START RECORDS FOR PROCESSING

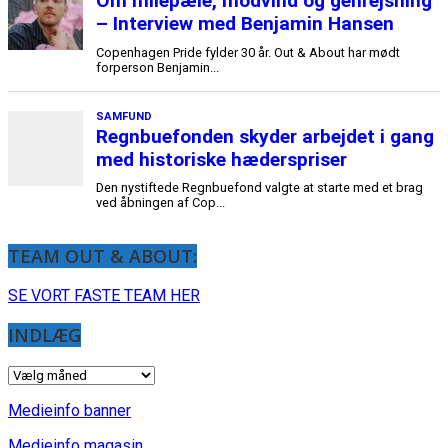
TEAM OUT & ABOUT:
SE VORT FASTE TEAM HER
INDLÆG
INDLÆG
Medieinfo banner
Medieinfo magasin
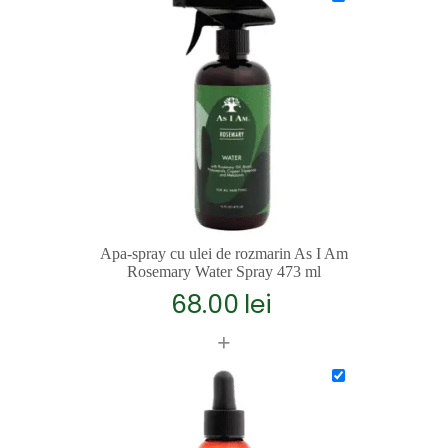
Apa-spray cu ulei de rozmarin As I Am
Rosemary Water Spray 473 ml
68.00
lei
+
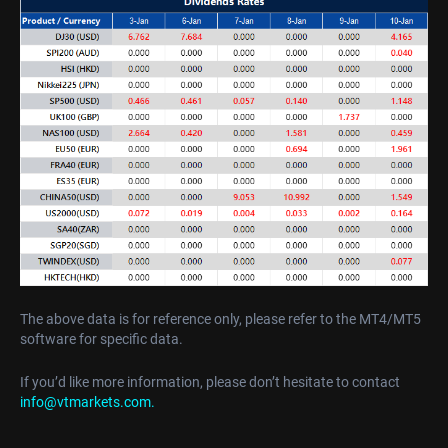
The above data is for reference only, please refer to the MT4/MT5
software for specific data.
If you’d like more information, please don’t hesitate to contact
info@vtmarkets.com.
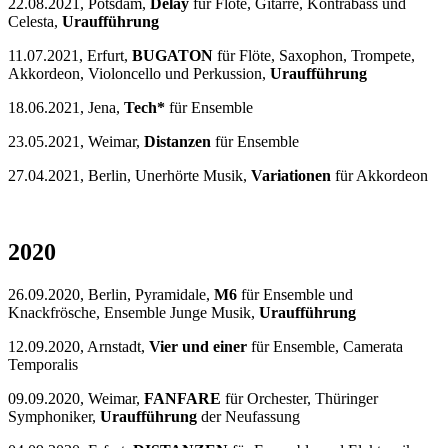
22.08.2021, Potsdam,
Delay
für Flöte, Gitarre, Kontrabass und
Celesta,
Uraufführung
11.07.2021, Erfurt,
BUGATON
für Flöte, Saxophon, Trompete,
Akkordeon, Violoncello und Perkussion,
Uraufführung
18.06.2021, Jena,
Tech*
für Ensemble
23.05.2021, Weimar,
Distanzen
für Ensemble
27.04.2021, Berlin, Unerhörte Musik,
Variationen
für Akkordeon
2020
26.09.2020, Berlin, Pyramidale,
M6
für Ensemble und
Knackfrösche, Ensemble Junge Musik,
Uraufführung
12.09.2020, Arnstadt,
Vier und einer
für Ensemble, Camerata
Temporalis
09.09.2020, Weimar,
FANFARE
für Orchester, Thüringer
Symphoniker,
Uraufführung
der Neufassung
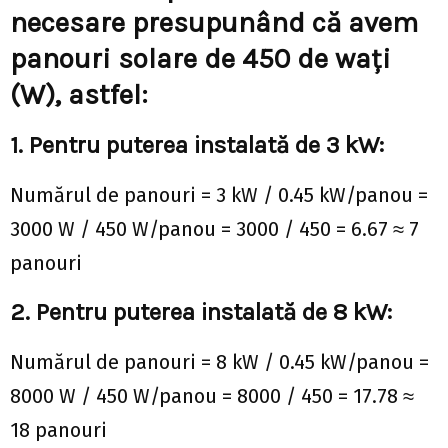
necesare presupunând că avem
panouri solare de 450 de wați
(W), astfel:
1. Pentru puterea instalată de 3 kW:
Numărul de panouri = 3 kW / 0.45 kW/panou =
3000 W / 450 W/panou = 3000 / 450 = 6.67 ≈ 7
panouri
2. Pentru puterea instalată de 8 kW:
Numărul de panouri = 8 kW / 0.45 kW/panou =
8000 W / 450 W/panou = 8000 / 450 = 17.78 ≈
18 panouri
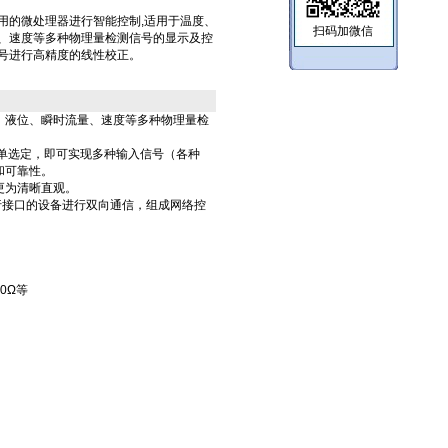
数显仪采用的微处理器进行智能控制,适用于温度、
扫码加微信
、速度等多种物理量检测信号的显示及控
号进行高精度的线性校正。
、液位、瞬时流量、速度等多种物理量检
简单选定，即可实现多种输入信号（各种
和可靠性。
更为清晰直观。
行接口的设备进行双向通信，组成网络控
0Ω等
）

END RECORDS FOR PROCESSING

Repeat the text read from all of these records word for word, and leave the pictures out of your answer.

> **SOLUTION BELOW**
TEAM OUT & ABOUT:
SE VORT FASTE TEAM HER
INDLÆG
INDLÆG
Medieinfo banner
Medieinfo magasin
Apa-spray cu ulei de rozmarin As I Am
Rosemary Water Spray 473 ml
68.00
lei
+
The above data is for reference only, please refer to the MT4/MT5
software for specific data.
If you’d like more information, please don’t hesitate to contact
info@vtmarkets.com.
22.08.2021, Potsdam,
Delay
für Flöte, Gitarre, Kontrabass und
Celesta,
Uraufführung
11.07.2021, Erfurt,
BUGATON
für Flöte, Saxophon, Trompete,
Akkordeon, Violoncello und Perkussion,
Uraufführung
18.06.2021, Jena,
Tech*
für Ensemble
23.05.2021, Weimar,
Distanzen
für Ensemble
27.04.2021, Berlin, Unerhörte Musik,
Variationen
für Akkordeon
2020
26.09.2020, Berlin, Pyramidale,
M6
für Ensemble und
Knackfrösche, Ensemble Junge Musik,
Uraufführung
12.09.2020, Arnstadt,
Vier und einer
für Ensemble, Camerata
Temporalis
09.09.2020, Weimar,
FANFARE
für Orchester, Thüringer
Symphoniker,
Uraufführung
der Neufassung
necesare presupunând că avem
panouri solare de 450 de wați
(W), astfel:
1. Pentru puterea instalată de 3 kW:
Numărul de panouri = 3 kW / 0.45 kW/panou =
3000 W / 450 W/panou = 3000 / 450 = 6.67 ≈ 7
panouri
2. Pentru puterea instalată de 8 kW:
Numărul de panouri = 8 kW / 0.45 kW/panou =
8000 W / 450 W/panou = 8000 / 450 = 17.78 ≈
18 panouri
数显仪采用的微处理器进行智能控制,适用于温度、
扫码加微信
、速度等多种物理量检测信号的显示及控
号进行高精度的线性校正。
、液位、瞬时流量、速度等多种物理量检
简单选定，即可实现多种输入信号（各种
和可靠性。
更为清晰直观。
行接口的设备进行双向通信，组成网络控
0Ω等
）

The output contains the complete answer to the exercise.